State senator proposes bill that would tax water bottling companies

You can see aisles with Nestlé water bottles in stores around the state. But it is where the water is coming from that concerns environmental activists, like Clifford Mitchem.

“You have a bottled water company extracting from the aquifer,” said Mitchem, group chair for Sierra Club Calusa. “People treat the aquifer like it’s infinite resources, but it’s actually something that’s finite.”

Currently, Florida allows Seven Springs, the company Nestle buys its water from, to take more than 1.1 million gallons of water each day for a $115 annual permit fee. Dem. Sen. Annette Toddeo, a Florida state senator, said other water bottling companies pay local municipalities for water and she believes Nestlé should pay a tax for water from our springs, too.

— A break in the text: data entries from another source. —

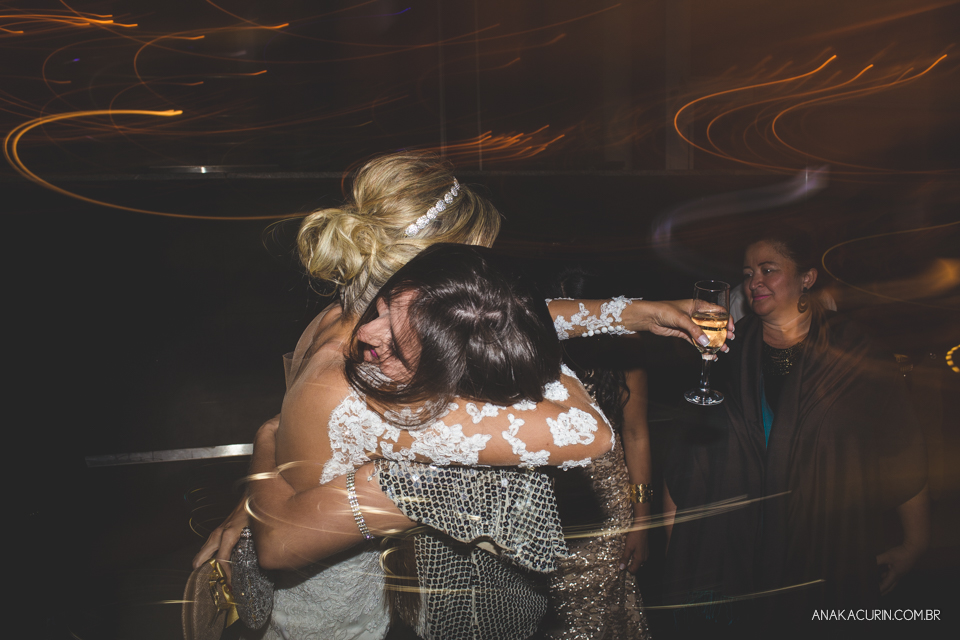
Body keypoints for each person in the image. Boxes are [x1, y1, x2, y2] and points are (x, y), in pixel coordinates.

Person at [191, 151, 731, 637]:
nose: (487, 282)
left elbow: (490, 316)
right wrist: (531, 349)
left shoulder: (343, 319)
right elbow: (584, 433)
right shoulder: (373, 386)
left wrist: (634, 313)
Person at [662, 228, 929, 635]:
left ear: (807, 277)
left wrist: (915, 542)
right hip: (735, 552)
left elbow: (900, 444)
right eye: (749, 272)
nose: (754, 282)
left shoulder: (856, 349)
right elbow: (688, 458)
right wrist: (673, 547)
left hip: (825, 548)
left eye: (769, 269)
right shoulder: (723, 355)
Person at [541, 270, 653, 640]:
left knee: (606, 619)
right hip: (547, 509)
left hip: (608, 510)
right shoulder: (532, 354)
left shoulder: (624, 355)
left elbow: (636, 435)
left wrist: (641, 519)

“Water is Florida’s oil,” Toddeo said. “That is our most precious resource. We charge for oil. We charge for all kinds of natural resources. Why in the world are we not charging for water?”

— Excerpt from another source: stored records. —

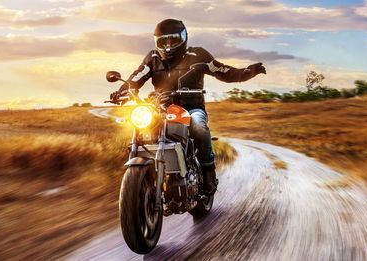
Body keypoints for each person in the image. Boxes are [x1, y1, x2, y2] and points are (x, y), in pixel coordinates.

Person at [110, 19, 266, 193]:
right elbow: (136, 77)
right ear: (157, 41)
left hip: (192, 108)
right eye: (163, 41)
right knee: (140, 127)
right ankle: (146, 179)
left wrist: (248, 72)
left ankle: (208, 173)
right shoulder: (153, 58)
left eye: (173, 40)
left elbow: (223, 71)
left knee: (198, 126)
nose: (168, 46)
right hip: (161, 110)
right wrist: (123, 91)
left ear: (183, 38)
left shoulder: (198, 55)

Taddeo proposed a bill that would force Nestle to pay a 12.5 cent tax for every gallon of water they pump from the springs. But now, that bill has been tabled.

Lawmakers pushed back during the legislative session on Tuesday, arguing an excise tax on water may be unconstitutional. Nestle said such a tax would immediately lead to layoffs, with the possibility of the food and beverage company leaving Florida and taking its hundreds of jobs with it.

Taddeo told WINK News she decided to postpone the debate while her fellow lawmakers research her plan. She is not sure if the bill will resurface this session. But if it is passed, the tax revenue would be allocated to water pollution control projects.

A Nestlé Waters North America spokesperson, in a statement to WINK News, said:

“Nestlé Waters North America has expressed concerns regarding filed legislation, which unfairly target one, relatively small, type of water user in the state…We have worked to be a good neighbor in Florida for decades. It would make absolutely no sense for us to invest millions of dollars into local operations just to deplete the natural resources on which our business relies.”

“Nestlé Waters pays Seven Springs, a locally based company that holds the water use permit, for water and has done so since February of 2019.The rate Nestlé Waters pays Seven Springs for water from Ginnie Springs is comparable to the rates paid by municipal water purchasers in Tampa, Gainesville, and other Florida locations.”